All of the listing should be output exactly, apart from the pictures.

_ _ _ _ _ _ _

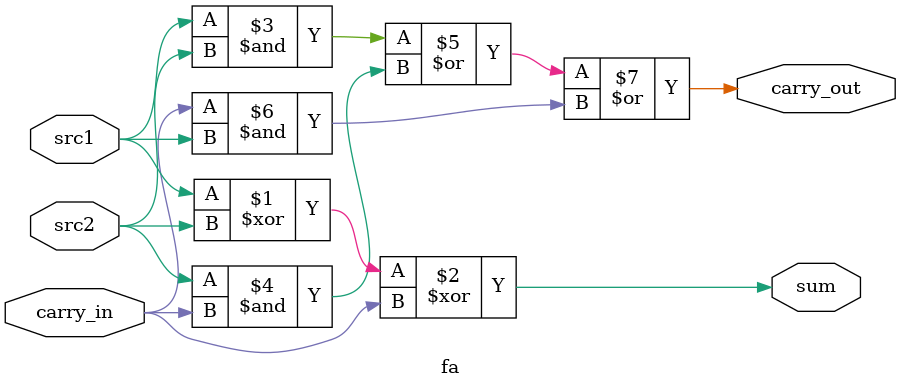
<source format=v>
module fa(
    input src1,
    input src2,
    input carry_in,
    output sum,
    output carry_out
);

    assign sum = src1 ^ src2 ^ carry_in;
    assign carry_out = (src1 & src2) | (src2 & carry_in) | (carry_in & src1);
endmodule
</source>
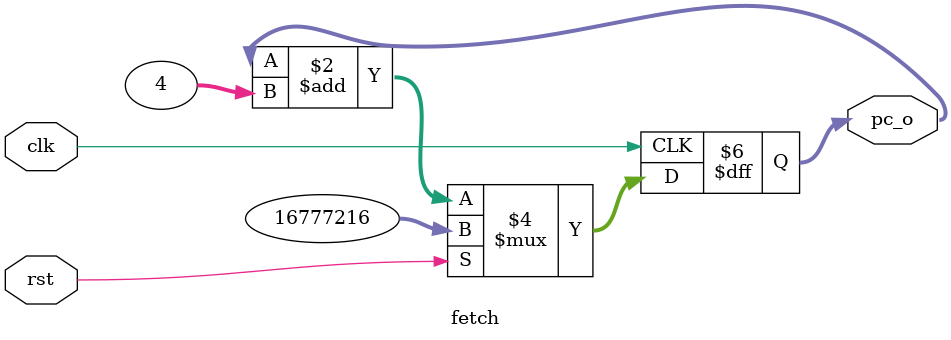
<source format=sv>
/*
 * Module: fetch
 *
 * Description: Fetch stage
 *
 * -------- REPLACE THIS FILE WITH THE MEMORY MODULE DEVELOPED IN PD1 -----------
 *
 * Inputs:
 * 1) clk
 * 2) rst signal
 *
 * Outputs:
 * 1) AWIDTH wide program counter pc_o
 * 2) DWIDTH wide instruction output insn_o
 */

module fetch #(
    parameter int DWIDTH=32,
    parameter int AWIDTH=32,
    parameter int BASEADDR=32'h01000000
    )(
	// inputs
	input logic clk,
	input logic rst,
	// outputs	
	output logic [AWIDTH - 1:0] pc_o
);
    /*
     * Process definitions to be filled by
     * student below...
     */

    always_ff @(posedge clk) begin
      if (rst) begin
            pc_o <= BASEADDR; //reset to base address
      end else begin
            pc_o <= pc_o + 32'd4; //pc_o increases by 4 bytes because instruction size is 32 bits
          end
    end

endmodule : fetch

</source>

_ _ _ _ _ _ _

*FINISHED EXERCISE*
<source format=v>
module fa(
    input src1,
    input src2,
    input carry_in,
    output sum,
    output carry_out
);

    assign sum = src1 ^ src2 ^ carry_in;
    assign carry_out = (src1 & src2) | (src2 & carry_in) | (carry_in & src1);
endmodule
</source>
<source format=sv>
/*
 * Module: fetch
 *
 * Description: Fetch stage
 *
 * -------- REPLACE THIS FILE WITH THE MEMORY MODULE DEVELOPED IN PD1 -----------
 *
 * Inputs:
 * 1) clk
 * 2) rst signal
 *
 * Outputs:
 * 1) AWIDTH wide program counter pc_o
 * 2) DWIDTH wide instruction output insn_o
 */

module fetch #(
    parameter int DWIDTH=32,
    parameter int AWIDTH=32,
    parameter int BASEADDR=32'h01000000
    )(
	// inputs
	input logic clk,
	input logic rst,
	// outputs	
	output logic [AWIDTH - 1:0] pc_o
);
    /*
     * Process definitions to be filled by
     * student below...
     */

    always_ff @(posedge clk) begin
      if (rst) begin
            pc_o <= BASEADDR; //reset to base address
      end else begin
            pc_o <= pc_o + 32'd4; //pc_o increases by 4 bytes because instruction size is 32 bits
          end
    end

endmodule : fetch

</source>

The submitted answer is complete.